ブリーズセンターは自社ブランドの「微風超市」の育成やニューヨークから招き入れた高級食材専門店「Dean&Deluca」にも注力しています。特にDean&Delucaは、当初台湾では冷たい惣菜が一般的でないため苦戦を強いられました。そこで廖氏は、温かい惣菜を販売するようにし、5つ星ホテルのシェフをチーフとして招き入れ、丸荘醤油など台湾の高級食品メーカーとも協力するなど改善に取り組み、消費者の支持を得ました。
顧客を差別化
毎年特定の日の夜にVIP客だけが入場できる「微風之夜」を開催したことは、大変画期的なことでした。年ごとに「黄金のエジプト」、「アフリカの星」などさまざまなテーマで開催され、ブリーズセンターの特色の一つになっています。
「VIPだけを相手にする」というコンセプトに当初は猛烈な批判が起き、内部で相当意見が分かれたそうですが、廖氏は「顧客の差別化はわたしの発明ではないし、外国では成功している」と押し切りました。
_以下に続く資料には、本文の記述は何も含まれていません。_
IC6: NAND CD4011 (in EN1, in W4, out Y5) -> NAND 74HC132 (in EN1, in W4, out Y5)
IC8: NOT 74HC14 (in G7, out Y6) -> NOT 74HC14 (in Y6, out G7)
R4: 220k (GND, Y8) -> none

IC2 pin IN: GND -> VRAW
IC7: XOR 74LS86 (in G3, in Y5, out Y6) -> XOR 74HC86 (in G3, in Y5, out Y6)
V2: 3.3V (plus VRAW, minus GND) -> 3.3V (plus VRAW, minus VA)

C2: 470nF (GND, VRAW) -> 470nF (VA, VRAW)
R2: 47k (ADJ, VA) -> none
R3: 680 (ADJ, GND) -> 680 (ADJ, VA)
毎年の開催で、非常に良好な売り上げを記録しています。
信義区にも進出へ
廖氏は「悪魔は細部に宿る」との信念の下、安全管理に警備会社を使わず、自社で専門チームを組み、彼らから毎日提出されるレポートに目を通して、館内で何が発生したのか、どんなクレームがあったのか、その理由、解決方法、それに対するお客の反応などを把握するようにしています。
廖氏は常に革新を続けるという考えの下、微風2館(忠孝東路)、微風3館(台北駅美食街)など次々と新店舗を展開しています。11年には5億台湾元を投じて信義計画区A3の地上権を借り受け、セレクトショップのほか、低価格服飾ブランドなどを誘致する、次世代の「微風置地広場」を計画しました。
他の百貨店やSCがやらなかったことに取り組み続けるブリーズセンターは、台湾の百貨店・SC業界の歴史に新たな1ページを開いたと言っても過言ではないでしょう。